2 more things to try: In drivers/net/forcedeth.c, near the top of the file, you see: #if 0 #define dprintk printk change that to "#if 1" Secondly, compile your kernel with CONFIG_MAGIC_SYSRQ, and when the freeze happens, press some of the sysrq keys like: alt+sysrq+t alt+sysrq+b Does the system respond in any way?
(In reply to comment #12) > 2 more things to try: [.snip...] > Secondly, compile your kernel with CONFIG_MAGIC_SYSRQ, and when the freeze > happens, press some of the sysrq keys like: > alt+sysrq+t > alt+sysrq+b > > Does the system respond in any way? Already had this one enabled as it's mighty useful with the serial line ;) Unfortunately neither of these has any effect. Going to make that change to forcedeth.c now and will update again shortly.

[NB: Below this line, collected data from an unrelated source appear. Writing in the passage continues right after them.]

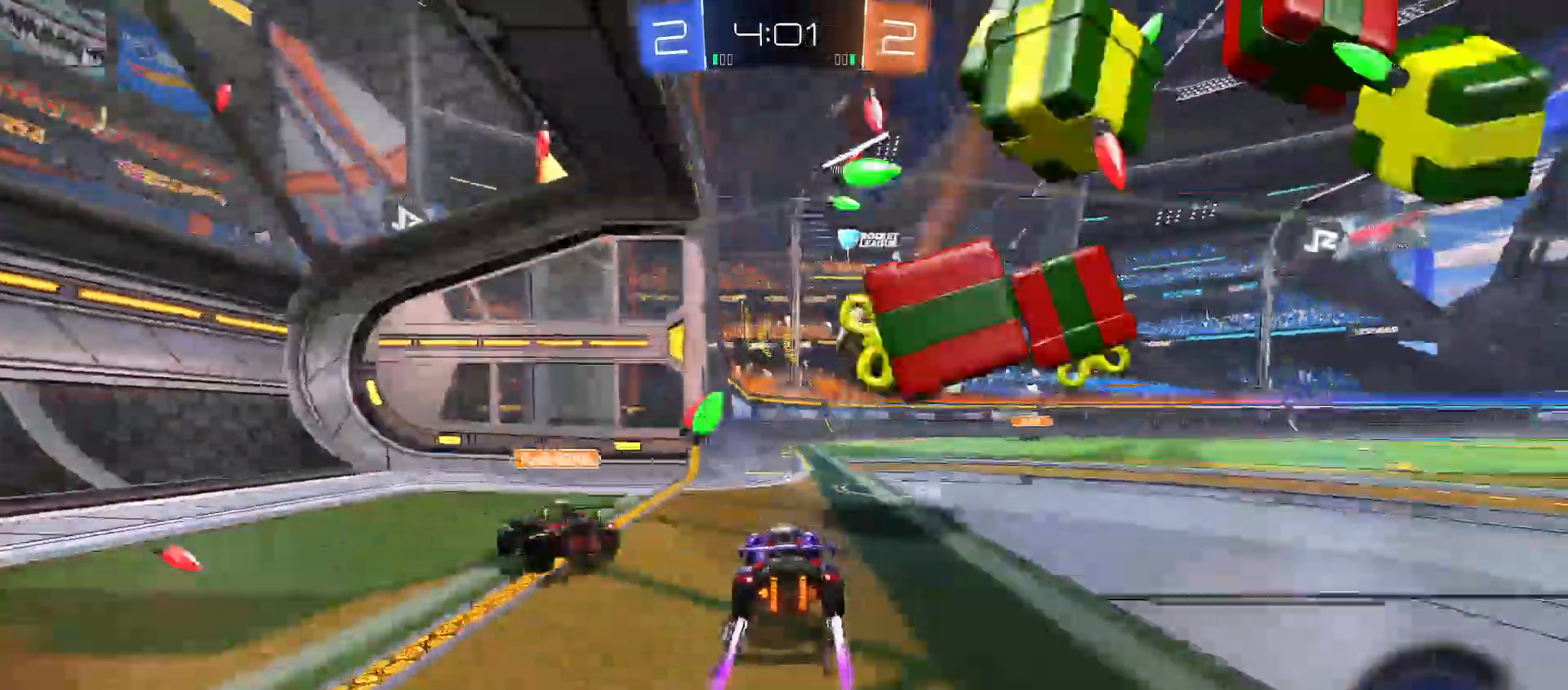
{"buttons": ["R2"], "left_stick": "right", "right_stick": "center", "events": [[50, "left_stick", "right"], [233, "left_stick", "up-right"], [333, "left_stick", "right"]]}
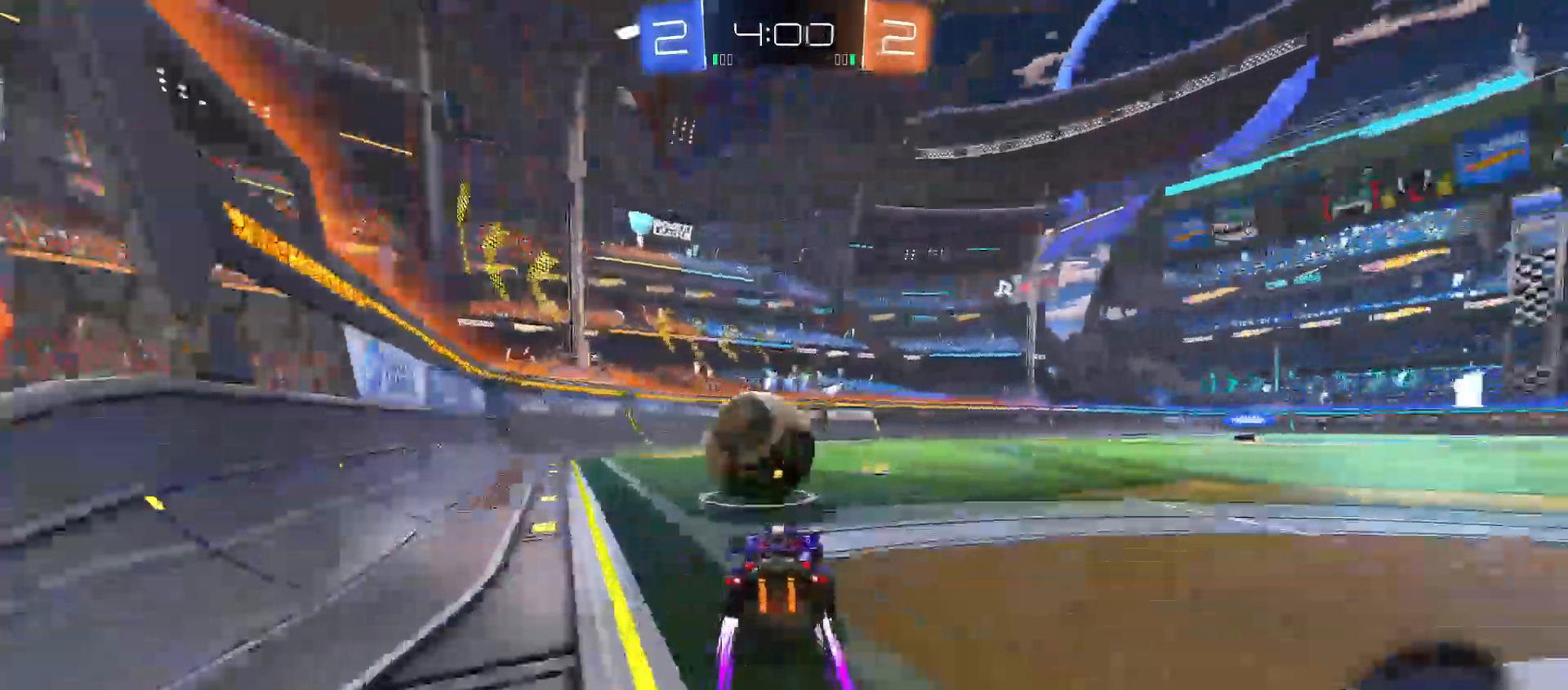
{"buttons": ["R2"], "left_stick": "left", "right_stick": "center", "events": [[183, "left_stick", "left"], [250, "Y", "down"], [317, "Y", "up"]]}
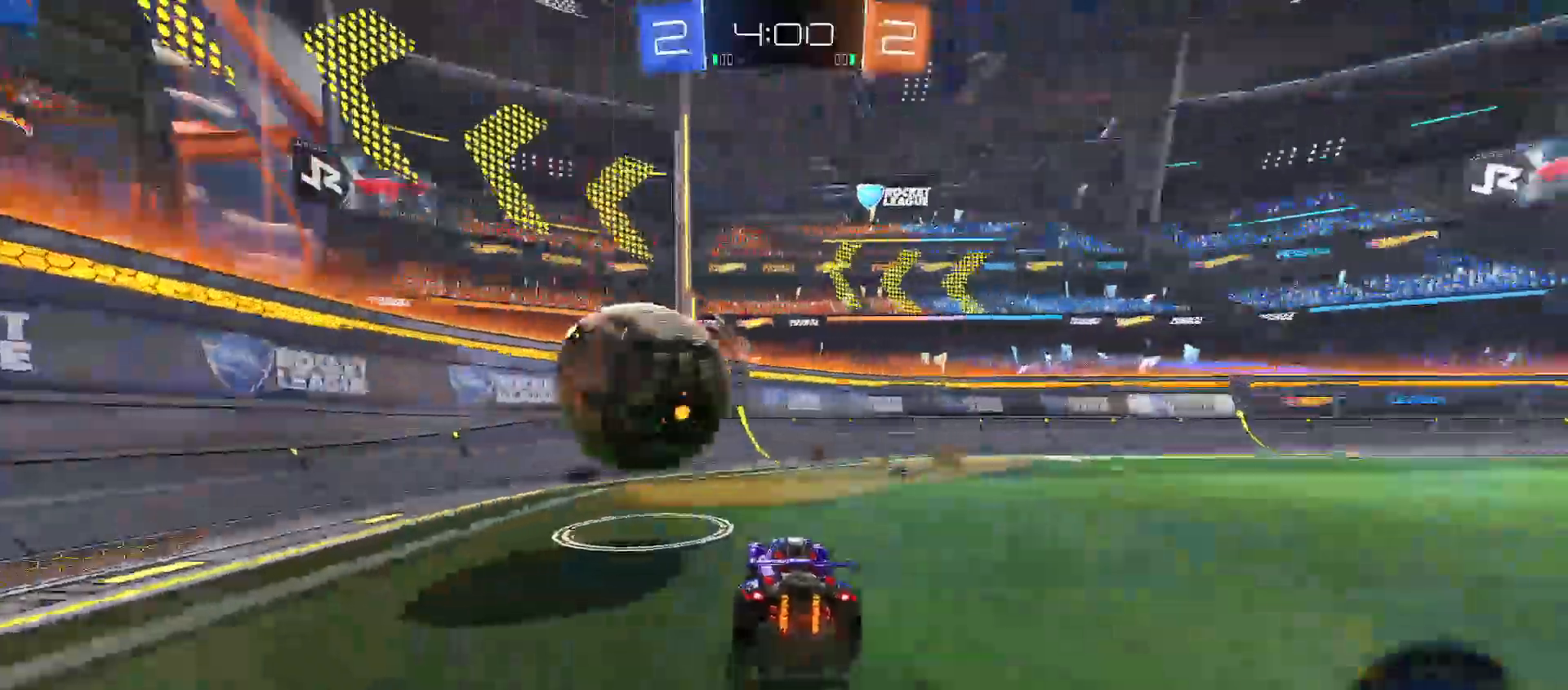
{"buttons": ["A", "R2"], "left_stick": "right", "right_stick": "center", "events": [[67, "left_stick", "down"], [83, "A", "down"], [183, "B", "down"], [200, "Y", "down"], [200, "left_stick", "down-right"], [300, "Y", "up"], [333, "B", "up"], [400, "left_stick", "right"]]}
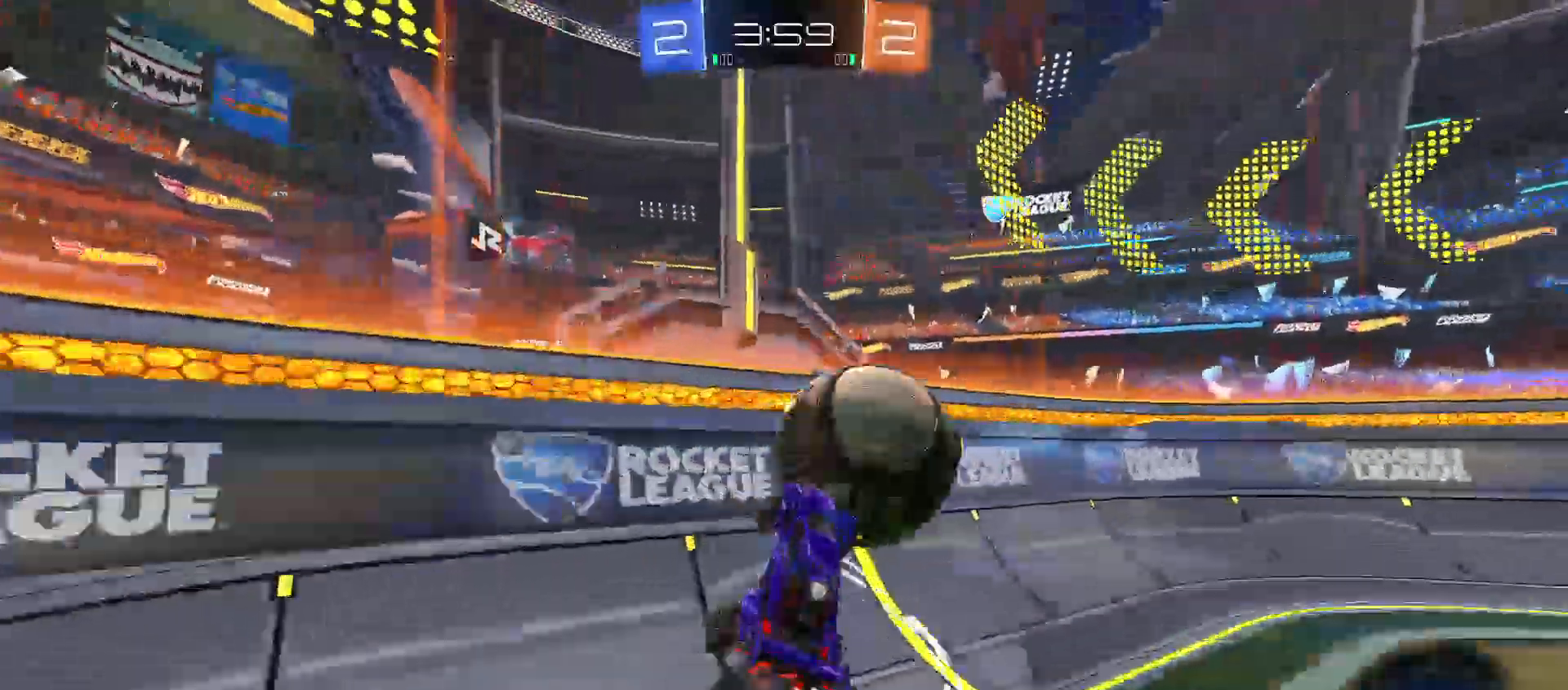
{"buttons": ["R2"], "left_stick": "right", "right_stick": "center", "events": [[17, "X", "down"], [67, "X", "up"], [500, "A", "up"]]}
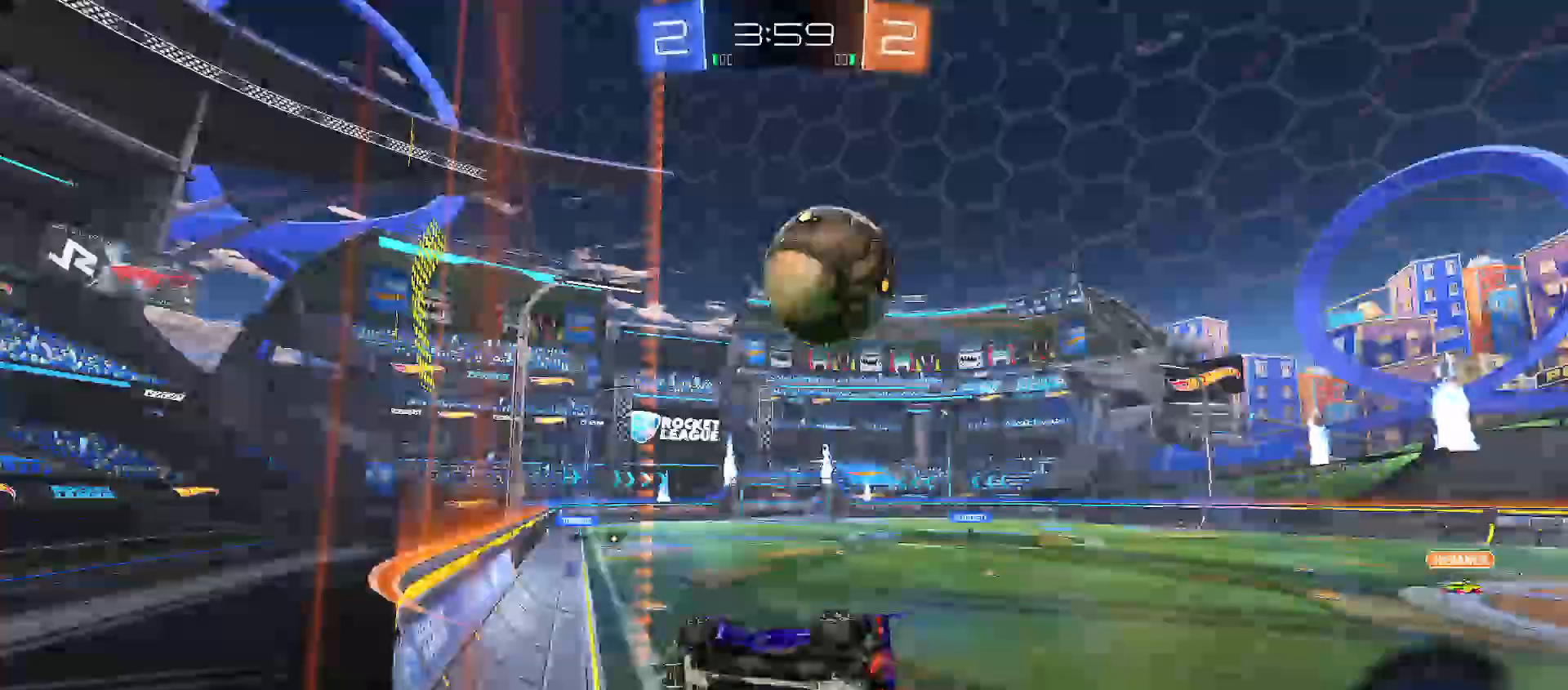
{"buttons": ["R2"], "left_stick": "right", "right_stick": "center", "events": [[150, "X", "down"], [233, "X", "up"]]}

(In reply to comment #12) > In drivers/net/forcedeth.c, near the top of the file, you see: > > #if 0 > #define dprintk printk > > change that to "#if 1" > Seems to cause a warning during compile: CC drivers/net/forcedeth.o drivers/net/forcedeth.c: In function ‘nv_probe’: drivers/net/forcedeth.c:5038: warning: format ‘%ld’ expects type ‘long int’, but argument 5 has type ‘resource_size_t’ Boot sequence is the same except there's a bit more output: forcedeth.c: Reverse Engineered nForce ethernet driver. Version 0.60. ACPI: PCI Interrupt Link [LMAC] enabled at IRQ 23 ACPI: PCI Interrupt 0000:00:08.0[A] -> Link [LMAC] -> GSI 23 (level, low) -> IRQ 23 forcedeth: using HIGHDMA 0000:00:08.0: link timer on. 0000:00:08.0: mgmt unit is running. mac in use 40000000. Does that help at all?
With timing information as requested: [ 35.309834] forcedeth.c: Reverse Engineered nForce ethernet driver. Version 0.60. [ 35.317568] ACPI: PCI Interrupt Link [LMAC] enabled at IRQ 23 [ 35.323305] ACPI: PCI Interrupt 0000:00:08.0[A] -> Link [LMAC] -> GSI 23 (level, low) -> IRQ 23 [ 35.332026] forcedeth: using HIGHDMA [ 35.335620] 0000:00:08.0: link timer on. [ 35.339537] 0000:00:08.0: mgmt unit is running. mac in use 40000000. Now I'll wait until it gets past this point and hopefully we'll know how long it took to eventually try and boot ;)
(In reply to comment #15) > With timing information as requested: > > [ 35.309834] forcedeth.c: Reverse Engineered nForce ethernet driver. Version > 0.60. > [ 35.317568] ACPI: PCI Interrupt Link [LMAC] enabled at IRQ 23 > [ 35.323305] ACPI: PCI Interrupt 0000:00:08.0[A] -> Link [LMAC] -> GSI 23 > (level, low) -> IRQ 23 > [ 35.332026] forcedeth: using HIGHDMA > [ 35.335620] 0000:00:08.0: link timer on. > [ 35.339537] 0000:00:08.0: mgmt unit is running. mac in use 40000000. > > Now I'll wait until it gets past this point and hopefully we'll know how long > it took to eventually try and boot ;) Never seemed to get past this point this time, or at least, it's still there!
Created attachment 135255 [details, diff] debug patch OK. Kill that session then, and apply this patch. It adds in more debug messages, please see where it stops now.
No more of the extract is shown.